Grief And What It Can Tell Us About Love

Grief consumes people when they experience the loss of love. Often, they see grief as an ending—a severed state[1] from what they once had. The absence of love, and the pain that comes with it, is what lingers with grief-stricken people. As a result of grief’s unique way of making people focus on the absence in their lives, Grief and What It Can Tell Us About Love takes inspiration from the complicated process of grieving through first-hand accounts and channels it through five short stories. Exhibiting a mini-zine library in an intimate pocket space that physically invites the audience to sit down at the Center of Visual Art, the audience follows five stories exploring the five stages of grief.

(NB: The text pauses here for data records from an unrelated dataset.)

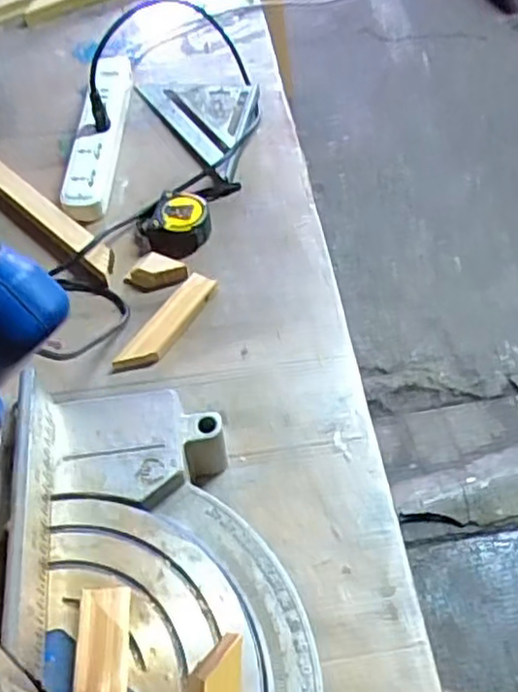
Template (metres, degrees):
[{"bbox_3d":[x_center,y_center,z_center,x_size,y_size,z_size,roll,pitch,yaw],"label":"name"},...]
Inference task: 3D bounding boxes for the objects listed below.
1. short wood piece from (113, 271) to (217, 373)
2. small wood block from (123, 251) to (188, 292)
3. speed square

Through these narratives, we can find their continuing bonds[2] prove love persists though it is no longer physically with the characters and the complex reality of carrying grief. The memorialization of loved ones who have passed on through bereavement becomes the proof that love was and still is there alongside the grief. Combined with the audiences’ external perception of these narratives, the living memories of the real accounts extracted from people and epitaphs continue so that the love may persist.

[1] Field, Nigel, Larry Thompson, and Dolores Gallagher-Thompson. "Impact of Current Grief on Memory for Past Grief in Spousal Bereavement." Memory (Hove) 14, no. 3 (2006): 297-306.
[2] Jonsson, Annika and Tony Walter. "Continuing Bonds and Place." Death Studies 41, no. 7 (2017): 406-415.